Aged 92, Viktor Gladyshev is the protagonist of a “docufiction,” or the cinematic combination of documentary and fiction, that traces his childhood in a corner of Russia occupied by the Nazis during World War II (WWII).
Gladyshev lived under the German occupation for three months as a child and only narrowly avoided being executed at the age of eight.
Sitting in his modest apartment just outside Moscow, he said he remembers the 1941 occupation “as if it were yesterday.”
Photo: AFP
His experience is recounted in Iyunskaya polyn (June Wormwood), a film by Yuliya Bocharova released last month, in the run-up to Victory Day celebrations in Moscow on Friday next week.
The film about his life is supported by the Presidential Fund for Cultural Initiatives, a Kremlin-affiliated body.
Russian authorities have sought to stir up patriotic fervor around the 80th anniversary of WWII victory to boost support for its offensive on Ukraine, which began in 2022.
The Kremlin portrays the current conflict as a continuation of the one against Hitler, claiming to be fighting Ukrainian “neo-Nazis.”
Hitler’s troops invaded the Soviet Union in June 1941, and three months later, Gladyshev’s father left for the front. He would die there in 1943.
Aged just eight, Gladyshev, the youngest in a large family, found himself orphaned, as his mother had died before the war.
The children moved in with their aunt and uncle in the village of Smolino, near Naro-Fominsk, 70km southwest of Moscow.
‘STALIN IS KAPUTT’
In the autumn of 1941, German soldiers entered the village without firing a shot.
“Moscow is kaputt, Stalin is kaputt, they shouted at us,” recalled Gladyshev, looking at the past through his pale blue eyes.
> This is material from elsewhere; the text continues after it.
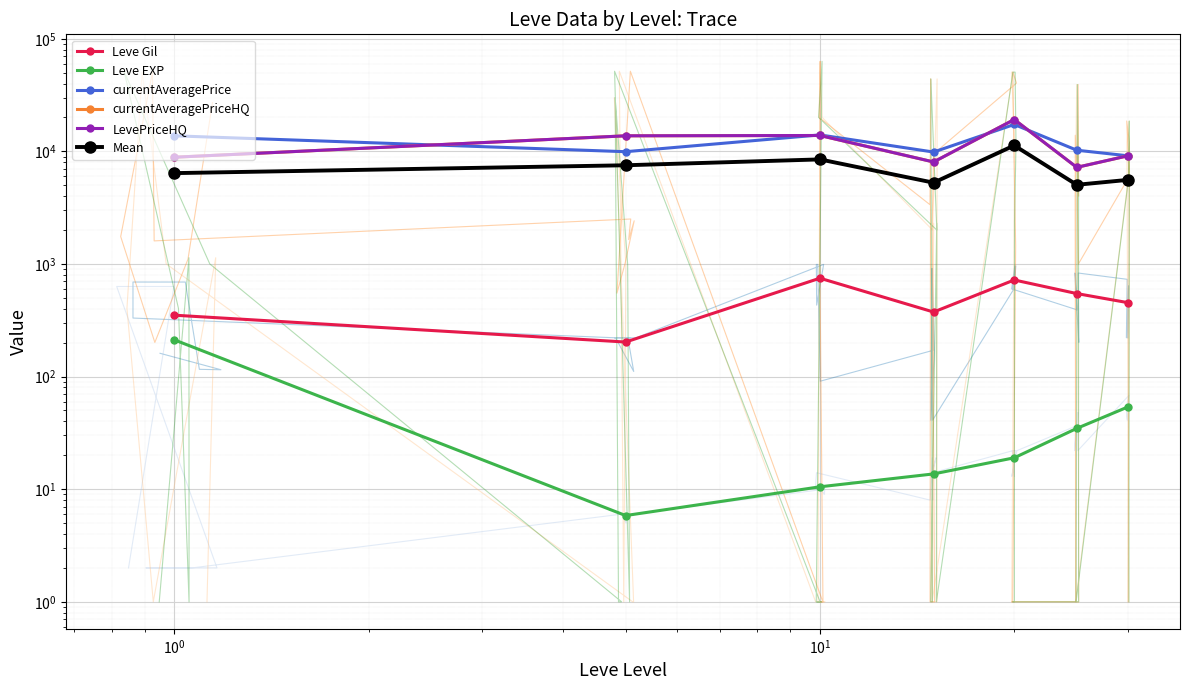

How many interior local peaks does the currentAveragePrice series have?

2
Nine Germans moved into their house. In the evening, the children had to take the German soldiers’ boots off, and in the streets, Russians were ordered to stop every time they ran across a German.
Despite knowing that picking up a Soviet leaflet could mean death, one day he found one and could not resist the urge to tell everyone about it.
“The leaflet read that the enemy had been stopped just near Naro-Fominsk. I told everyone and soon became the hero of the village,” Gladyshev said with a disarming smile.
The morning after, “they took me out for the execution,” he continued unemotionally.
“When I saw the dark barrel of a rifle pointed at my face, I knew I was going to die,” Gladyshev said. “But in that moment, I was rather more interested to see up close how the bullet would be going out of the barrel of the gun.”
Suddenly, his uncle Ivan “threw himself at the German and pinned his rifle to the ground,” he said.
The uncle was then brutally beaten up, but he survived thanks to an Austrian doctor who intervened.
VICTORY PARADES
In October 1941, the evacuation of Moscow was announced as Hitler’s forces approached the capital.
In Smolino, the German unit was replaced by a military orchestra. The mood had changed: The musicians started constantly rehearsing in the village.
Despite the freezing cold, Gladyshev said he followed each rehearsal and watched the conductor closely.
“I became obsessed with the brass instruments,” he said.
The locals found out that the Germans were preparing for a “Victory Parade” on Red Square. However, it was not to be, as the Red Army had already launched a counter-offensive around Moscow in December. The Nazis retreated, taking the villagers with them on a harrowing journey as human shields.
In a village near Borovsk, 130km southwest of Moscow, Gladyshev said he remembers hearing heartbreaking cries coming from a house with boarded-up windows and doors: The inhabitants were being burned alive by Nazi troops.
“There were some good Germans, too,” he said suddenly and smiled.
One officer lent him a knife to cut a piece of meat from a frozen horse’s carcass.
In December 1941, Gladyshev managed to escape and reach Soviet soldiers. He went on to become a trumpet player and in the end it was he, not the German army’s musicians, who got to take part in about 15 Victory Day parades on Red Square.